2
votes

In a CUDA C project, I would like to try and use the Thrust library in order to find the maximum element inside an array of floats. It seems like the Thrust function thrust::max_element() is what I need. The array on which I want to use this function is the result of a cuda kernel (which seems to work fine) and so it is already present in device memory when calling thrust::max_element(). I am not very familiar with the Thrust library but after looking at the documentation for thrust::max_element() and reading the answers to similar questions on this site, I thought I had grasped the working principles of this process. Unfortunately I get wrong results and it seems that I am not using the library functions correctly. Can somebody please tell me what is wrong in my code?

float* deviceArray;
float* max;
int length = 1025;

*max = 0.0f;
size = (int) length*sizeof(float);     

cudaMalloc(&deviceArray, size);
cudaMemset(deviceArray, 0.0f, size);

// here I launch a cuda kernel which modifies deviceArray

thrust::device_ptr<float> d_ptr = thrust::device_pointer_cast(deviceArray);
*max = *(thrust::max_element(d_ptr, d_ptr + length));

I use the following headers:

#include <thrust/extrema.h>
#include <thrust/device_ptr.h>

I keep getting zero values for *max even though I am sure that deviceArray contains non-zero values after running the kernel. I am using nvcc as a compiler (CUDA 7.0) and I am running the code on a device with compute capability 3.5.

Any help would be much appreciated.
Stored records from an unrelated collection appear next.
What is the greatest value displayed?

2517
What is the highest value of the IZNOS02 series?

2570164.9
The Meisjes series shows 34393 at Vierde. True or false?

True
Thanks.

1

1 Answers

3
votes

This is not proper C code:

float* max;
int length = 1025;

*max = 0.0f;

You're not allowed to store data using a pointer (max) until you properly provide an allocation for that pointer (and set the pointer equal to the address of that allocation).

Apart from that, the rest of your code seems to work for me:

$ cat t990.cu
#include <thrust/extrema.h>
#include <thrust/device_ptr.h>
#include <iostream>


int main(){

  float* deviceArray;
  float max, test;
  int length = 1025;

  max = 0.0f;
  test = 2.5f;
  int size = (int) length*sizeof(float);

  cudaMalloc(&deviceArray, size);
  cudaMemset(deviceArray, 0.0f, size);
  cudaMemcpy(deviceArray, &test, sizeof(float),cudaMemcpyHostToDevice);

  thrust::device_ptr<float> d_ptr = thrust::device_pointer_cast(deviceArray);
  max = *(thrust::max_element(d_ptr, d_ptr + length));
  std::cout << max << std::endl;
}
$ nvcc -o t990 t990.cu
$ ./t990
2.5
$